Calibration of the three-axis accelerometer navigation unit in operation on low precision equipment

Abstract

A method for calibrating a three-axis accelerometer unit of the navigation accuracy class is proposed. It is based on measuring the modulus of the gravity acceleration vector. The method provides the determination of twelve passport coefficients (including six separate values of non-orthogonality angles) of the linear metrological model of a stationary accelerometer unit under operating conditions. The developed method makes it possible to calculate the acceleration value with an acceptable error using non-precision equipment for calibration. The problem is solved by forming a system of linear nonhomogeneous algebraic equations for the desired differences of unknown actual (real) values and the passport values of an accelerometer unit's metrological model coefficients. The passport coefficients are considered to be determined during bench calibration at the manufacturer. The system of equations is formed by placing the accelerometer in at least nine calibration positions relative to the gravity vector. The solution of this system, with consideration of the limitations formed by the six additional calibration positions of the accelerometer unit, allows determining the actual values of the metrological coefficients of the accelerometer unit and using them as passport values.

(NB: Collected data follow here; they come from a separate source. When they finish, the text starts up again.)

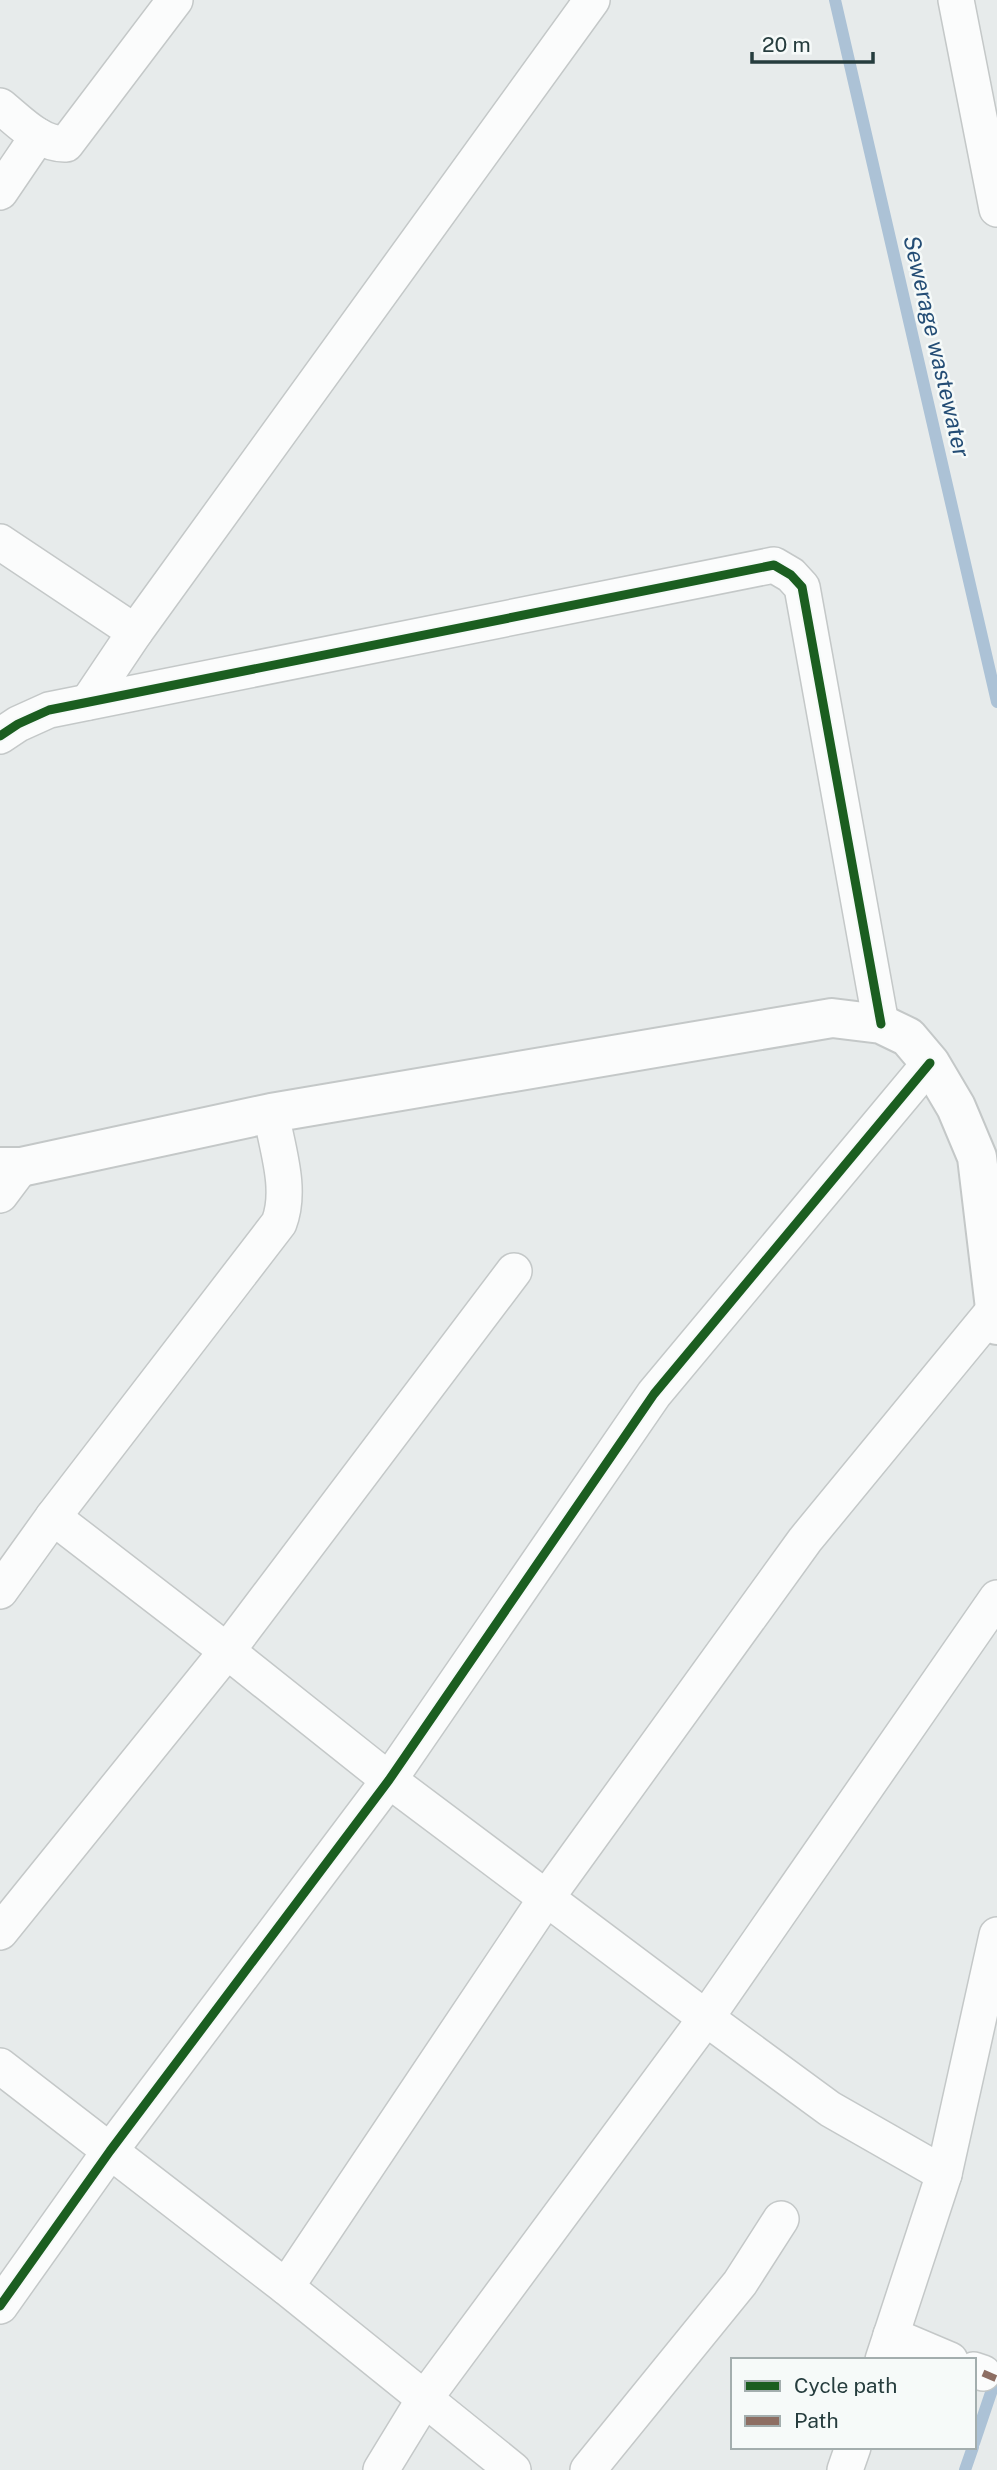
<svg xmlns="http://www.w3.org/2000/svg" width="997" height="2470" font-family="'Public Sans',sans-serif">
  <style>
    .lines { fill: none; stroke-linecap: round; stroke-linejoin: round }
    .stream { stroke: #acc2d6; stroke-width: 12 }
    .minor-casing { stroke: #c4c8c8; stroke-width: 38 }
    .tertiary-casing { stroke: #c4c8c8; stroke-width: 42 }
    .minor { stroke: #fbfcfc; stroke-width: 35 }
    .tertiary { stroke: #fbfcfc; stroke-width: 38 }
    .quiet { stroke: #8d6e63; stroke-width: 7; stroke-dasharray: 14 7; stroke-linecap: butt }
    .cycleway-casing { stroke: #f6faf9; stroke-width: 13 }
    .cycleway { stroke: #1b5e20; stroke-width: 9 }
    .labels { text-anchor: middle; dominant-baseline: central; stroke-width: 5; stroke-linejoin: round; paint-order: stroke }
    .water-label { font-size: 23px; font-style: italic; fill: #244d75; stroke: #f6faf9 }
  </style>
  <rect width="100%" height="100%" fill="#e7ebeb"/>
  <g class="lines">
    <g class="stream">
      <path d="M835 0 997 702"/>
      <path d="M974 2443 997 2375"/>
      <path d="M965 2470 973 2447"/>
    </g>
    <g class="minor-casing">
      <g id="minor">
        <path d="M956 0 997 209"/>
        <path d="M0 106C19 121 40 145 66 144L175 0"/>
        <path d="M0 192 38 136"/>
        <path d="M0 542 135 632"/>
        <path d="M88 702 135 632 592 0"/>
        <path d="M0 736 18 724 49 710 774 565 791 575 802 587 881 1024"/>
        <path d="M0 1195 21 1167"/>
        <path d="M53 1517 227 1651 389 1780 706 2018 830 2109 944 2174"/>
        <path d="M0 1591 53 1517 279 1223C292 1189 277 1148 271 1113"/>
        <path d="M0 1932 227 1651 514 1271"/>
        <path d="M0 2066 286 2287 513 2470"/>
        <path d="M286 2287 547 1897 805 1540 994 1310"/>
        <path d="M0 2306 110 2151 389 1780 654 1394 930 1063"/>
        <path d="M891 2335 950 2360"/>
        <path d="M883 2360 944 2174 997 1935"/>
        <path d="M974 2370 983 2373"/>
        <path d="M381 2470 425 2398 706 2018 997 1598"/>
        <path d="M588 2470 740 2283 781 2219"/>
        <path d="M845 2470 853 2447"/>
      </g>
    </g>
    <g class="tertiary-casing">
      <path id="tertiary" d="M0 1167H21L271 1113 832 1018 881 1024 908 1037 930 1063 956 1107 977 1157 997 1325"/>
    </g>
    <use href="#minor" class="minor"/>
    <use href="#tertiary" class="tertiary"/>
    <path class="quiet" d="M983 2373 997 2379"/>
    <g class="cycleway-casing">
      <g id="cycleway">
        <path d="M0 736 18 724 49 710 774 565 791 575 802 587 881 1024"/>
        <path d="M0 2306 110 2151 389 1780 654 1394 930 1063"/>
      </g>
    </g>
    <use href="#cycleway" class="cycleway"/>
  </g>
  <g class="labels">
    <g class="water-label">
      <text transform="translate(937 346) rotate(77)">Sewerage wastewater</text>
    </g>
  </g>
  <rect x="731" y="2358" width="245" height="91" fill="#f6faf9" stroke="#a3aeae" stroke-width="2"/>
  <rect x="745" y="2381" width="35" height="10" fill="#1b5e20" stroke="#a3aeae" stroke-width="2"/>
  <text x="794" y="2393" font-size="21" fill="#263d3e">Cycle path</text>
  <rect x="745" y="2416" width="35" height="10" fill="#8d6e63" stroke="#a3aeae" stroke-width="2"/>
  <text x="794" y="2428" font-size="21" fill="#263d3e">Path</text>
  <path d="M752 52v10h121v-10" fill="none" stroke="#263d3e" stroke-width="3.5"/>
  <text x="762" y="52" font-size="21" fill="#263d3e" stroke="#f6faf9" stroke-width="5" paint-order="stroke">20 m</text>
</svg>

By reducing the reliance on expensive and complex calibration equipment, the developed method offers a cost-effective solution for maintaining the long-term accuracy and performance of the accelerometer unit over its operational lifetime. The versatility of this calibration approach enables its integration into existing manufacturing processes, ensuring consistent and reliable performance of accelerometer units across different batches, thereby enhancing the overall quality and reliability of navigation systems and related technologies.